» Исходные данные
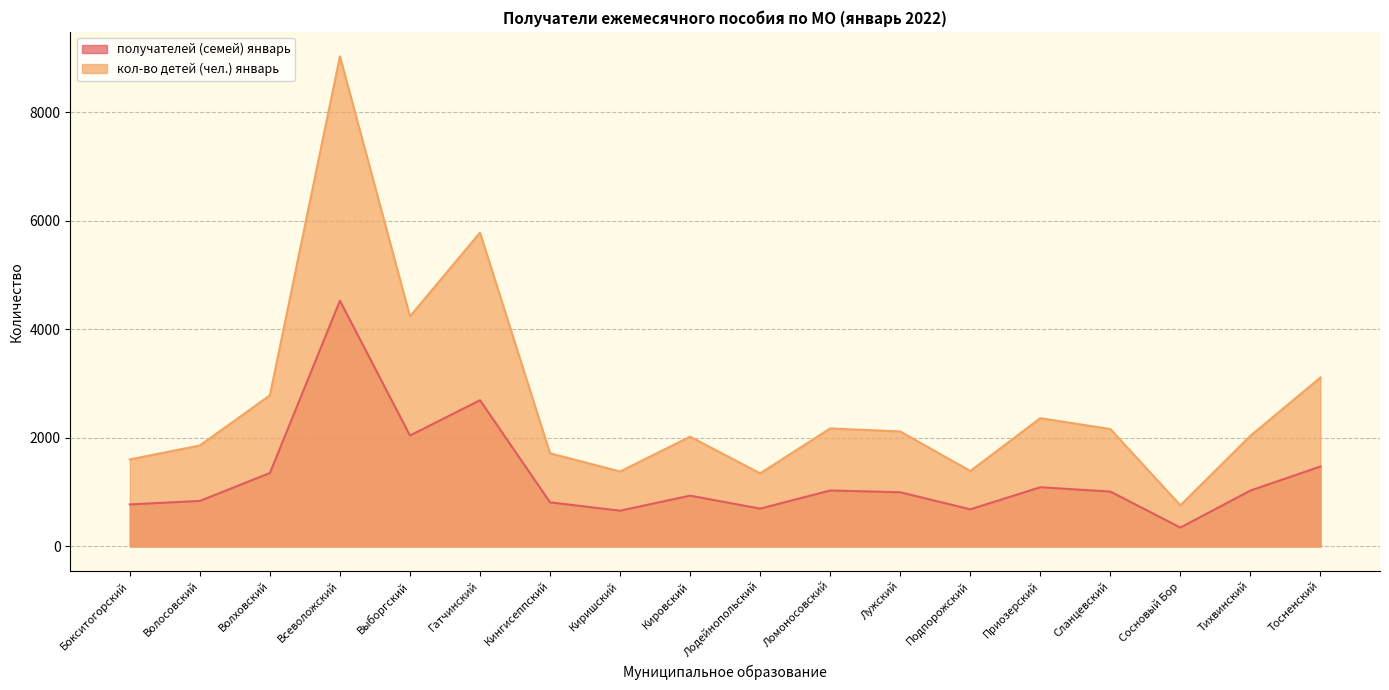

What is the label of the 18th point from the left?

Тосненский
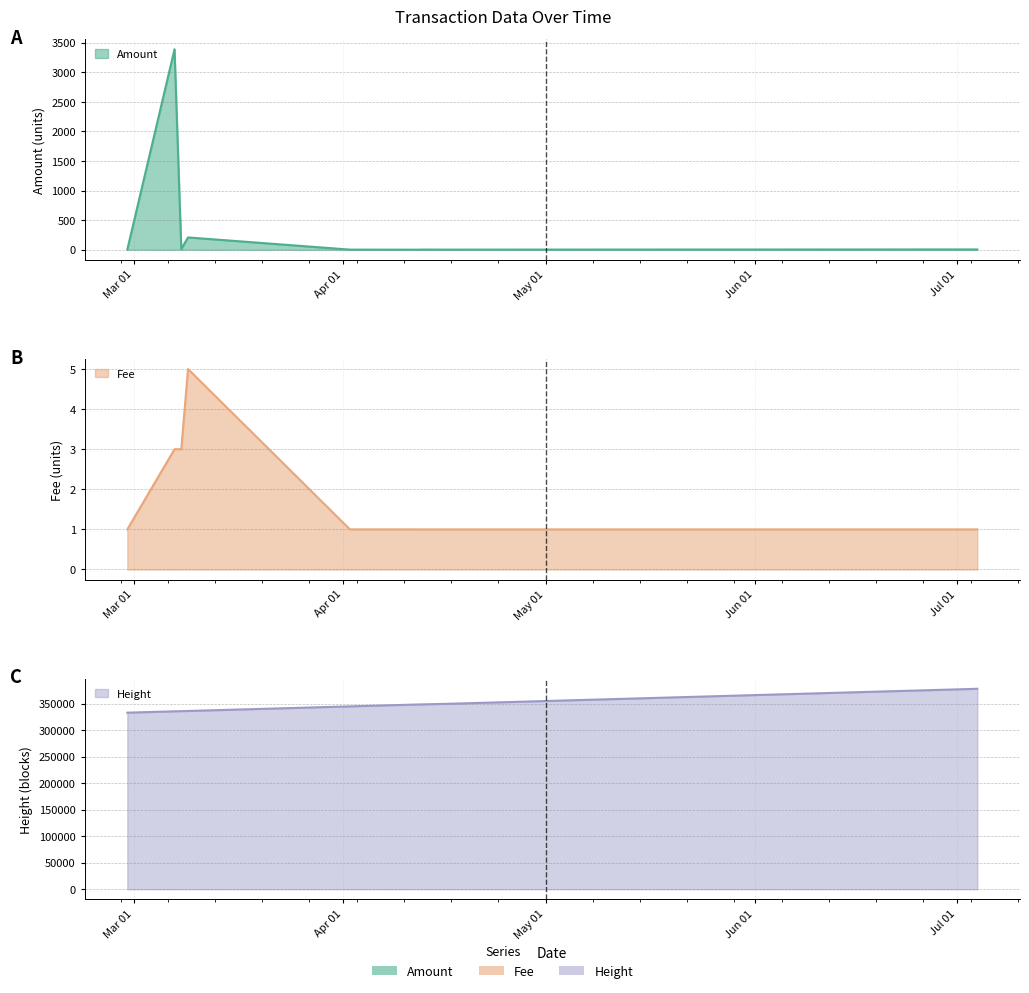

What is the average value of the Amount series?

362.9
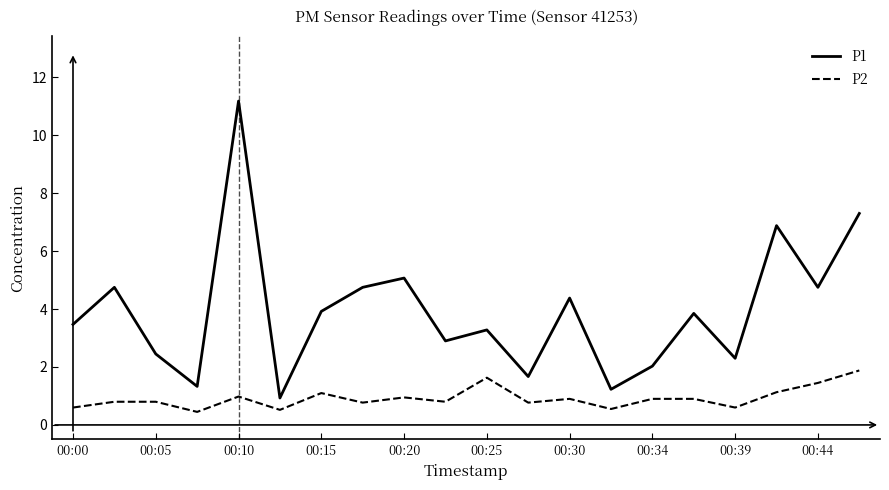

At how many categories does at least one series exceed 3?

12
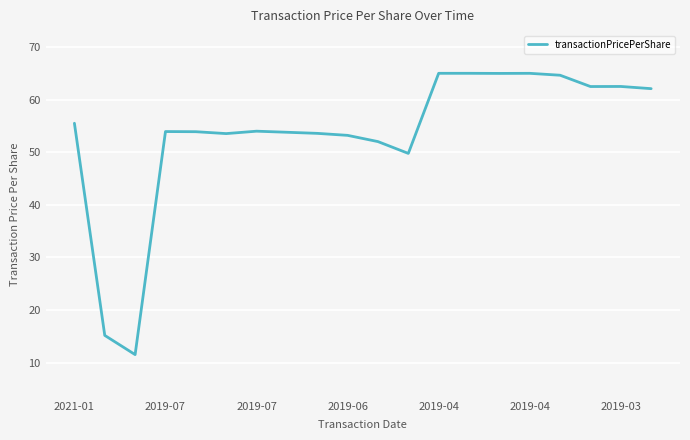

What is the maximum value shown in the chart?

65.0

» Цель задания
Извлеките из приведенных выше данных все текстовые строки и воспроизведите их дословно. Изображения в ответ не включайте.

» Поле ответа
What is the label of the 18th point from the left?

Тосненский

What is the average value of the Amount series?

362.9

At how many categories does at least one series exceed 3?

12

What is the maximum value shown in the chart?

65.0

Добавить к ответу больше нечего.